At one point, about seven or so years ago, feeling as though too glutted with music, I impulsively got rid of all my CDs. Most I gave away and some I threw in the garbage. There was a genuine urge for silence and stillness. (I believe this was around the same time that I also wanted to get rid of my bed mattress and sleep on a bamboo mat; something which - alas! - never materialized.) And the fact was I listened to music too much.
Now I hardly listen to it at all, which I do not take as a virtue by any means. It used to be a staple when painting or drawing; now you couldn't get me to listen to music while art-making if you bought me the stereo and the music and said that listening to it would improve my work - which it wouldn't. A silent, sober studio is a sacred haven. The exception to this being my iconography sessions where my instructor sometimes plays sacred chant.
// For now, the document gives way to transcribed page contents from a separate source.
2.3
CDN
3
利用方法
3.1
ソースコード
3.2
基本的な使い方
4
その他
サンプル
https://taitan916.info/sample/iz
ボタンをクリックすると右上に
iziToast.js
But I find now, that whenever I actually do listen to music - unfortunately mostly on youtube (bah!) - it is a release and a boon. Indeed, without music the human race would've ceased long ago in derelict misery. I may not listen to music nearly as much as I used to, but now when I do listen, it is enjoyed ten times more.
Update: I removed all the Radiohead stuff. It's not me, and I realized I said what I really wanted to say in the above paragraphs and revisiting that which I do not listen to anymore kind of unnecessary.
3 comments:
I did that same thing some years ago...got rid of my music. You surprise me though, with the Radiohead post. Why Radiohead? (Just curious.)
+JMJ+
Wow! I once got rid of all my 90s music, too! (It was a choice I later came to regret, when I realised I wanted to listen to some of the old bands again and CDs of their old albums proved really hard to come by. Music stores don't have much variety these days, do they?)
I never got into Radiohead, but I loved Oasis and Blur. Yet, in hindsight, I think it's good that I stopped listening to a lot of 90s Britpop. Having tried listening to it again, I realise how nihilistic so much of it was.
Jesse, thanks for comenting. I found Radiohead, as far as pop music goes, searched for a kind of structure to their music, by which I mean their sound, and not so much their lyrics. I think it appealed to my developing aesthetic. The sometimes unmanly angst of their lyrics though was something I tried to ignore.
Enbrethiliel, yes, the music stores now are like dvd rental stores. Even just trying to find a moderately older film that is well known, one's chances are slim. Your realizing the nihilism of so much of that music was what caused a large part of my revlusion. I never believed in that stuff, even when it seemed I did.